REQUIRED ACTIONS
(a) In the race report on the Chicagoland finish, what did Kyle Busch retrieve after he climbed out of his car?
(b) Extend the race report on the Chicagoland finish, picking up after its final sentence.

TEXT TO READ
··········

Busch out-duels Larson on final lap at Chicagoland

Kyle Busch parked his damaged car at the start/finish line, climbed out and retrieved the checkered flag, to a chorus of boos from the fans in attendance. In response, he turned to the NBC cameraman and gave a “boo-hoo” gesture.

“I don’t know what y’all are whining about,” Busch said, as he gestured towards the grandstands. “If you don’t even like that kind of racing, don’t even watch.”

SEE ALSO: Chicago Finish is the Boost the 2018 Cup Season Needs

He was cruising unchallenged to victory until Kyle Larson passed Kevin Harvick with less than 30 to go. Larson reeled him in but lost ground after making contact with the wall in Turn 2 with eight laps remaining. A group of lap traffic with four to go allowed Larson to pull back up to him. On the final lap, Larson pulled a slide move into Turn 1, came back up the track and put Busch into the wall. He quickly passed Busch down the backstretch, but Busch responded in part by bumping Larson in Turn 3. While he veered into the wall, Larson slid long enough for him to drive by and score his 48th career victory.

“I got really boxed in behind lapped cars and got really slowed, and I was just trying to get all I could there the last couple of laps. Larson tried to pull a slider, didn’t quite complete it. Slid up into me, used me. I kind of used him as a little bit of a brake going into (Turn) 3, and was able to come back for the victory.”

··········

Extracted data entries
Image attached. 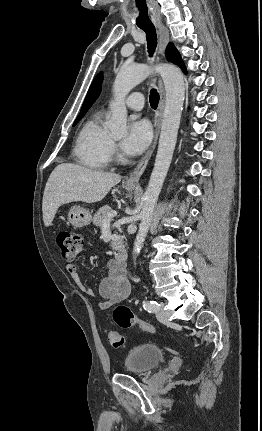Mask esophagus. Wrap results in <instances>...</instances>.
<instances>
[{
  "instance_id": "esophagus-1",
  "label": "esophagus",
  "mask_w": 262,
  "mask_h": 431,
  "mask_svg": "<svg viewBox=\"0 0 262 431\" xmlns=\"http://www.w3.org/2000/svg\"><path fill=\"white\" fill-rule=\"evenodd\" d=\"M157 27H158L159 36H160V52L163 54L169 42V31L165 26L161 24H158ZM159 86H160V102L155 116L156 119H155L154 139L150 149L145 153V155L139 161V163L132 171V173L126 178L125 183L127 186H139V179L142 176L143 172L145 171L157 144L158 136L160 133L163 110H164L165 93L163 89L162 80H159Z\"/></svg>"
}]
</instances>
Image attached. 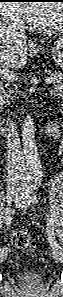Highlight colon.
Masks as SVG:
<instances>
[{"label": "colon", "instance_id": "5ec220e1", "mask_svg": "<svg viewBox=\"0 0 63 297\" xmlns=\"http://www.w3.org/2000/svg\"><path fill=\"white\" fill-rule=\"evenodd\" d=\"M12 243L17 248L33 252L36 249L33 238L24 231L15 232L12 236Z\"/></svg>", "mask_w": 63, "mask_h": 297}]
</instances>
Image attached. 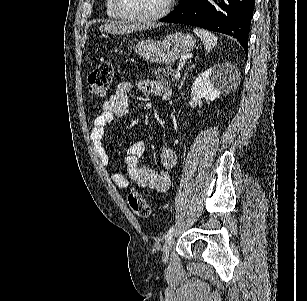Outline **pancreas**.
I'll use <instances>...</instances> for the list:
<instances>
[{"label": "pancreas", "mask_w": 307, "mask_h": 301, "mask_svg": "<svg viewBox=\"0 0 307 301\" xmlns=\"http://www.w3.org/2000/svg\"><path fill=\"white\" fill-rule=\"evenodd\" d=\"M159 72H163V74H159ZM175 72L176 70L171 68V66H164V68H158V70H155V74H157V76H161V78H168V80H177Z\"/></svg>", "instance_id": "pancreas-1"}]
</instances>
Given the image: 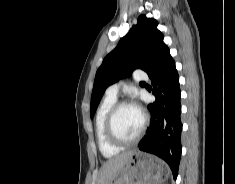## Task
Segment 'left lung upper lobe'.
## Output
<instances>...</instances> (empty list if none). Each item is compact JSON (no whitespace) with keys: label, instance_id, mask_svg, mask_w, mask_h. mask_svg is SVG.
Returning a JSON list of instances; mask_svg holds the SVG:
<instances>
[{"label":"left lung upper lobe","instance_id":"1","mask_svg":"<svg viewBox=\"0 0 235 184\" xmlns=\"http://www.w3.org/2000/svg\"><path fill=\"white\" fill-rule=\"evenodd\" d=\"M157 25L155 19L140 15L137 25L104 58L95 76L90 104L91 118L109 85L129 76L136 68L149 72L156 51L163 42V34L157 29Z\"/></svg>","mask_w":235,"mask_h":184}]
</instances>
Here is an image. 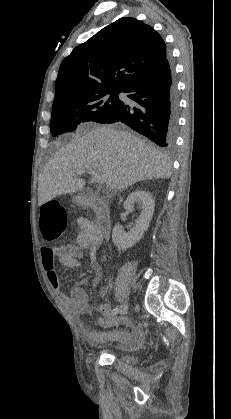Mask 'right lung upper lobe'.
I'll return each instance as SVG.
<instances>
[{
    "mask_svg": "<svg viewBox=\"0 0 231 419\" xmlns=\"http://www.w3.org/2000/svg\"><path fill=\"white\" fill-rule=\"evenodd\" d=\"M167 57L165 42L151 26L120 18L63 60L53 103L105 89L124 90Z\"/></svg>",
    "mask_w": 231,
    "mask_h": 419,
    "instance_id": "right-lung-upper-lobe-1",
    "label": "right lung upper lobe"
}]
</instances>
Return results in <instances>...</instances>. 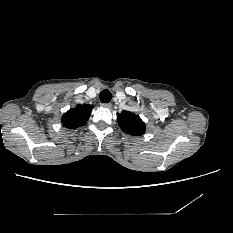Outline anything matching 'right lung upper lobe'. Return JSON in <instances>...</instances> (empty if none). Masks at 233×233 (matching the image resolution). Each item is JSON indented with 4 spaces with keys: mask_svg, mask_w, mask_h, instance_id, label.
Segmentation results:
<instances>
[{
    "mask_svg": "<svg viewBox=\"0 0 233 233\" xmlns=\"http://www.w3.org/2000/svg\"><path fill=\"white\" fill-rule=\"evenodd\" d=\"M92 108V105L83 104L70 109L62 117L63 126L69 129H75L83 126L89 119Z\"/></svg>",
    "mask_w": 233,
    "mask_h": 233,
    "instance_id": "cb5924a9",
    "label": "right lung upper lobe"
}]
</instances>
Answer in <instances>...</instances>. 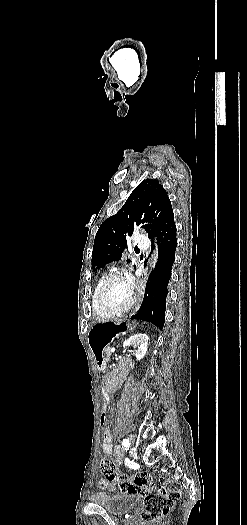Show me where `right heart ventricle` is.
<instances>
[{"label": "right heart ventricle", "instance_id": "e07e8e85", "mask_svg": "<svg viewBox=\"0 0 247 525\" xmlns=\"http://www.w3.org/2000/svg\"><path fill=\"white\" fill-rule=\"evenodd\" d=\"M106 276L107 274L103 273L102 276L99 278L98 283L101 282ZM99 304H100V299L96 297L95 290H94V292L91 295V307H92L93 317H111V315L104 313L99 308Z\"/></svg>", "mask_w": 247, "mask_h": 525}]
</instances>
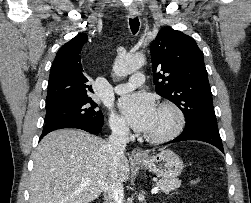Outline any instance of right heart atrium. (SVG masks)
<instances>
[{
	"label": "right heart atrium",
	"instance_id": "d8ad5b80",
	"mask_svg": "<svg viewBox=\"0 0 251 203\" xmlns=\"http://www.w3.org/2000/svg\"><path fill=\"white\" fill-rule=\"evenodd\" d=\"M109 124L112 132L118 136H125L128 133V127L120 116L111 114Z\"/></svg>",
	"mask_w": 251,
	"mask_h": 203
}]
</instances>
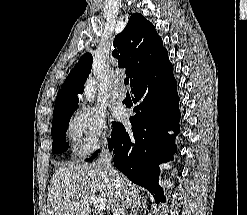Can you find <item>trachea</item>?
Segmentation results:
<instances>
[{
    "mask_svg": "<svg viewBox=\"0 0 247 215\" xmlns=\"http://www.w3.org/2000/svg\"><path fill=\"white\" fill-rule=\"evenodd\" d=\"M124 83H125V85H128V84H129V78H128V77H126V78L124 79Z\"/></svg>",
    "mask_w": 247,
    "mask_h": 215,
    "instance_id": "3493384b",
    "label": "trachea"
}]
</instances>
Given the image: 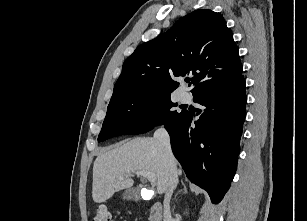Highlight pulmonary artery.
<instances>
[{"label":"pulmonary artery","mask_w":307,"mask_h":221,"mask_svg":"<svg viewBox=\"0 0 307 221\" xmlns=\"http://www.w3.org/2000/svg\"><path fill=\"white\" fill-rule=\"evenodd\" d=\"M179 97L182 102H188L190 99V95L187 92H181Z\"/></svg>","instance_id":"e3ab8cb5"}]
</instances>
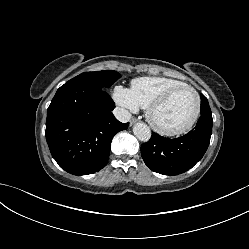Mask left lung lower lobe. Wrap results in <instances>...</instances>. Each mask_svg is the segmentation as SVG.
I'll use <instances>...</instances> for the list:
<instances>
[{
    "label": "left lung lower lobe",
    "instance_id": "1",
    "mask_svg": "<svg viewBox=\"0 0 249 249\" xmlns=\"http://www.w3.org/2000/svg\"><path fill=\"white\" fill-rule=\"evenodd\" d=\"M212 114H201L195 128L186 135L170 139L152 132L141 146L145 164L164 175H178L192 168L205 154L212 133Z\"/></svg>",
    "mask_w": 249,
    "mask_h": 249
}]
</instances>
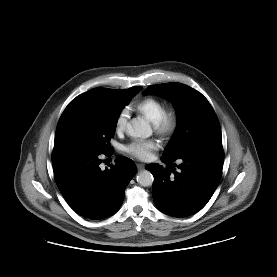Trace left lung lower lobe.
<instances>
[{"instance_id":"left-lung-lower-lobe-1","label":"left lung lower lobe","mask_w":277,"mask_h":277,"mask_svg":"<svg viewBox=\"0 0 277 277\" xmlns=\"http://www.w3.org/2000/svg\"><path fill=\"white\" fill-rule=\"evenodd\" d=\"M179 161V172L172 173V167L170 171L158 164H148L146 169L154 176L152 196L158 209L175 217H186L201 210L219 184L224 161L222 143L204 145Z\"/></svg>"}]
</instances>
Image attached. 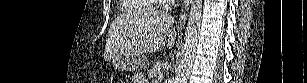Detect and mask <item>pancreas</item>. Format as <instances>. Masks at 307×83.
<instances>
[{
  "label": "pancreas",
  "instance_id": "cf45deb5",
  "mask_svg": "<svg viewBox=\"0 0 307 83\" xmlns=\"http://www.w3.org/2000/svg\"><path fill=\"white\" fill-rule=\"evenodd\" d=\"M160 69H161L160 65L153 66L150 70H148L147 74L150 78H154L159 73H161Z\"/></svg>",
  "mask_w": 307,
  "mask_h": 83
}]
</instances>
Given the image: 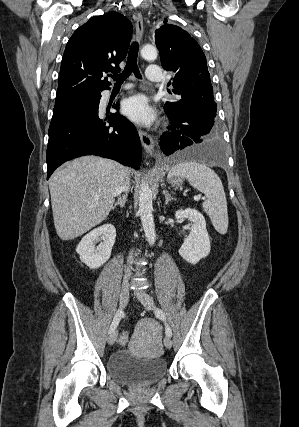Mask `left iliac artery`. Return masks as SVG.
I'll return each instance as SVG.
<instances>
[{"instance_id":"1","label":"left iliac artery","mask_w":299,"mask_h":427,"mask_svg":"<svg viewBox=\"0 0 299 427\" xmlns=\"http://www.w3.org/2000/svg\"><path fill=\"white\" fill-rule=\"evenodd\" d=\"M155 315H156L159 319H161L162 321L166 322L165 314H164V312H163L161 309L157 308V309L155 310ZM165 333H166V335H167L168 337H171V336H172V330H171V328H170L167 324H166V327H165Z\"/></svg>"}]
</instances>
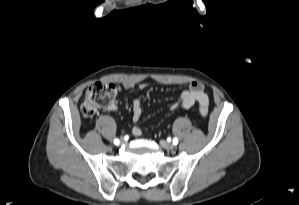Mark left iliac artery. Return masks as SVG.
I'll return each instance as SVG.
<instances>
[{"instance_id": "44dca946", "label": "left iliac artery", "mask_w": 299, "mask_h": 205, "mask_svg": "<svg viewBox=\"0 0 299 205\" xmlns=\"http://www.w3.org/2000/svg\"><path fill=\"white\" fill-rule=\"evenodd\" d=\"M177 143H178V139L175 137V138L173 139V144L176 145Z\"/></svg>"}]
</instances>
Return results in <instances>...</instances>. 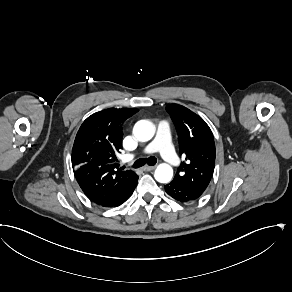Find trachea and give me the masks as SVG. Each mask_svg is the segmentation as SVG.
I'll list each match as a JSON object with an SVG mask.
<instances>
[{
    "instance_id": "trachea-1",
    "label": "trachea",
    "mask_w": 292,
    "mask_h": 292,
    "mask_svg": "<svg viewBox=\"0 0 292 292\" xmlns=\"http://www.w3.org/2000/svg\"><path fill=\"white\" fill-rule=\"evenodd\" d=\"M156 161V158L153 156H150L148 158H140L134 162V168H140L145 164H148L149 166H154L156 164Z\"/></svg>"
}]
</instances>
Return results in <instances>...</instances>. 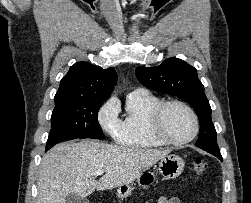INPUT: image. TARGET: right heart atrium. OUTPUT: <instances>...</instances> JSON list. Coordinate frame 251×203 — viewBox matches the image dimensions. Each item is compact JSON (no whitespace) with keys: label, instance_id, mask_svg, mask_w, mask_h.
Listing matches in <instances>:
<instances>
[{"label":"right heart atrium","instance_id":"1","mask_svg":"<svg viewBox=\"0 0 251 203\" xmlns=\"http://www.w3.org/2000/svg\"><path fill=\"white\" fill-rule=\"evenodd\" d=\"M98 121L102 129L113 136L119 131L121 120L118 116V104L113 98L109 99L106 104L100 109Z\"/></svg>","mask_w":251,"mask_h":203}]
</instances>
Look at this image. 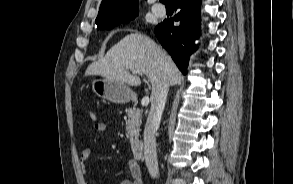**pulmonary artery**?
Segmentation results:
<instances>
[{"instance_id":"e3ab8cb5","label":"pulmonary artery","mask_w":293,"mask_h":184,"mask_svg":"<svg viewBox=\"0 0 293 184\" xmlns=\"http://www.w3.org/2000/svg\"><path fill=\"white\" fill-rule=\"evenodd\" d=\"M152 11L158 16H163L165 15L166 9L163 5L156 3L152 6Z\"/></svg>"}]
</instances>
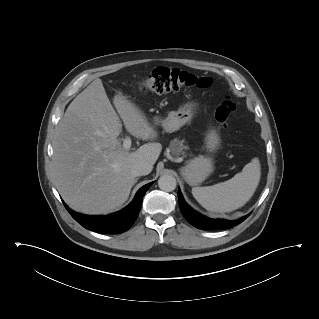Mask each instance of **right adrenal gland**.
Masks as SVG:
<instances>
[{
  "mask_svg": "<svg viewBox=\"0 0 319 319\" xmlns=\"http://www.w3.org/2000/svg\"><path fill=\"white\" fill-rule=\"evenodd\" d=\"M138 178L135 179L134 184L137 182Z\"/></svg>",
  "mask_w": 319,
  "mask_h": 319,
  "instance_id": "2a0ac1e0",
  "label": "right adrenal gland"
}]
</instances>
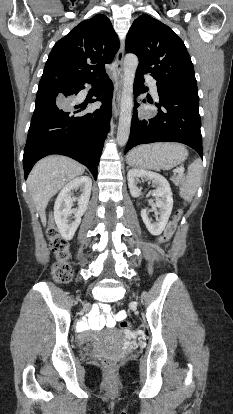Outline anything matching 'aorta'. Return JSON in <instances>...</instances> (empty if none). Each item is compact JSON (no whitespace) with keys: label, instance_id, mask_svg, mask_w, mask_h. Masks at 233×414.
<instances>
[{"label":"aorta","instance_id":"762f6f07","mask_svg":"<svg viewBox=\"0 0 233 414\" xmlns=\"http://www.w3.org/2000/svg\"><path fill=\"white\" fill-rule=\"evenodd\" d=\"M137 66V56L134 54H127L124 58L123 88L117 131V142L120 146H124L127 143L130 135L133 83Z\"/></svg>","mask_w":233,"mask_h":414}]
</instances>
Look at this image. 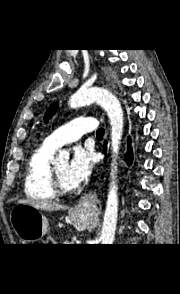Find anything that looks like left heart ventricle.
<instances>
[{"label":"left heart ventricle","instance_id":"b2bd125f","mask_svg":"<svg viewBox=\"0 0 180 294\" xmlns=\"http://www.w3.org/2000/svg\"><path fill=\"white\" fill-rule=\"evenodd\" d=\"M55 168L57 170V173L60 177V180L63 184V186L67 189H73L76 186H74L70 180L67 177V168H68V162L67 161H59L55 164Z\"/></svg>","mask_w":180,"mask_h":294}]
</instances>
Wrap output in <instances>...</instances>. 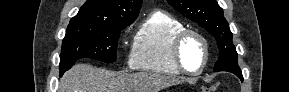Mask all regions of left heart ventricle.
Listing matches in <instances>:
<instances>
[{
  "mask_svg": "<svg viewBox=\"0 0 289 92\" xmlns=\"http://www.w3.org/2000/svg\"><path fill=\"white\" fill-rule=\"evenodd\" d=\"M204 51L202 43L196 37H188L182 45L181 58L184 66L191 71L200 68Z\"/></svg>",
  "mask_w": 289,
  "mask_h": 92,
  "instance_id": "1",
  "label": "left heart ventricle"
}]
</instances>
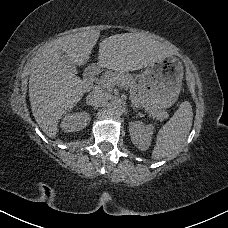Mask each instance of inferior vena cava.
I'll return each instance as SVG.
<instances>
[{"label":"inferior vena cava","mask_w":228,"mask_h":228,"mask_svg":"<svg viewBox=\"0 0 228 228\" xmlns=\"http://www.w3.org/2000/svg\"><path fill=\"white\" fill-rule=\"evenodd\" d=\"M109 98L110 95L108 92L104 90H94L87 95L86 103L90 106L98 107L107 102Z\"/></svg>","instance_id":"inferior-vena-cava-1"}]
</instances>
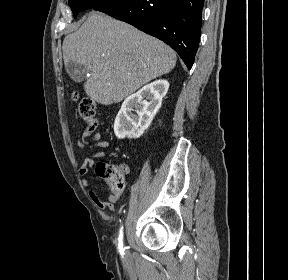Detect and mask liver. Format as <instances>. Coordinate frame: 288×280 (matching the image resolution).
<instances>
[{
  "label": "liver",
  "mask_w": 288,
  "mask_h": 280,
  "mask_svg": "<svg viewBox=\"0 0 288 280\" xmlns=\"http://www.w3.org/2000/svg\"><path fill=\"white\" fill-rule=\"evenodd\" d=\"M62 49L65 64L74 61L90 71L84 90L103 105L121 102L176 65L165 43L97 11L64 38Z\"/></svg>",
  "instance_id": "1"
}]
</instances>
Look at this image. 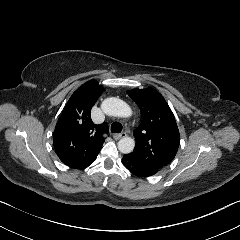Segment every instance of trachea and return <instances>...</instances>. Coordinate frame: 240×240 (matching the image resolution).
<instances>
[{
	"label": "trachea",
	"instance_id": "trachea-1",
	"mask_svg": "<svg viewBox=\"0 0 240 240\" xmlns=\"http://www.w3.org/2000/svg\"><path fill=\"white\" fill-rule=\"evenodd\" d=\"M122 128H123V126H122V124L120 122H113L112 125H111L110 130L113 133H121Z\"/></svg>",
	"mask_w": 240,
	"mask_h": 240
}]
</instances>
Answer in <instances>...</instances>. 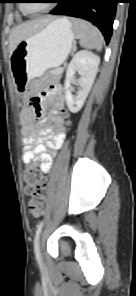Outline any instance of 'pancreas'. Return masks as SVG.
<instances>
[{
	"label": "pancreas",
	"mask_w": 136,
	"mask_h": 296,
	"mask_svg": "<svg viewBox=\"0 0 136 296\" xmlns=\"http://www.w3.org/2000/svg\"><path fill=\"white\" fill-rule=\"evenodd\" d=\"M56 72V70H50L49 72H48V74L49 75H52V74H54Z\"/></svg>",
	"instance_id": "1"
}]
</instances>
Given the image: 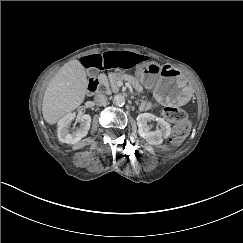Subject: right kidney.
Segmentation results:
<instances>
[{
	"label": "right kidney",
	"mask_w": 243,
	"mask_h": 243,
	"mask_svg": "<svg viewBox=\"0 0 243 243\" xmlns=\"http://www.w3.org/2000/svg\"><path fill=\"white\" fill-rule=\"evenodd\" d=\"M76 121L80 123L78 128L73 126V130H69L71 122ZM92 118L89 114H84L81 116H76L75 114H70L63 117L59 122L58 127V139L62 143L75 144L82 138L87 136L91 127Z\"/></svg>",
	"instance_id": "right-kidney-1"
}]
</instances>
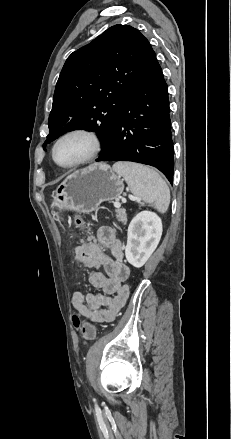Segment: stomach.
Segmentation results:
<instances>
[{
    "label": "stomach",
    "instance_id": "obj_1",
    "mask_svg": "<svg viewBox=\"0 0 231 439\" xmlns=\"http://www.w3.org/2000/svg\"><path fill=\"white\" fill-rule=\"evenodd\" d=\"M123 190L120 175L105 163H95L66 177L53 191L51 207L61 223L62 211L91 213L102 202L119 199Z\"/></svg>",
    "mask_w": 231,
    "mask_h": 439
}]
</instances>
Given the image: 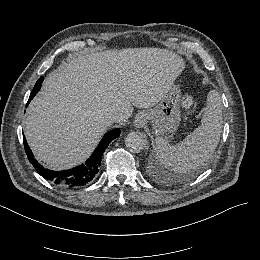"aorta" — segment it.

··········

ANSWERS FOR THE EXERCISE
(a) The checkered flag.

(b)
Busch wasn’t threatening for the lead most of the day, nor was he running Top-five for most of it, but his pit crew gained him track position on his final two stops to put him in position to win for the second time in his career at Chicagoland Speedway.

JOLIET, Ill. – JULY 01: Kyle Larson, driver of the #42 Credit One Bank Chevrolet, races during the Monster Energy NASCAR Cup Series Overton’s 400 at Chicagoland Speedway on July 1, 2018, in Joliet, Illinois. Photo: Matt Sullivan/Getty Images

“Great thing for this Skittles Camry and all these guys. We were horrible today, absolutely horrendous. We just never gave up. We just always kept working on it, kept making the most of it. Got to where we needed it right there in the end and I was able to lead all those laps. If it wasn’t for lap traffic, it wouldn’t even have been a race.”

Larson recovered from his spin to finish second.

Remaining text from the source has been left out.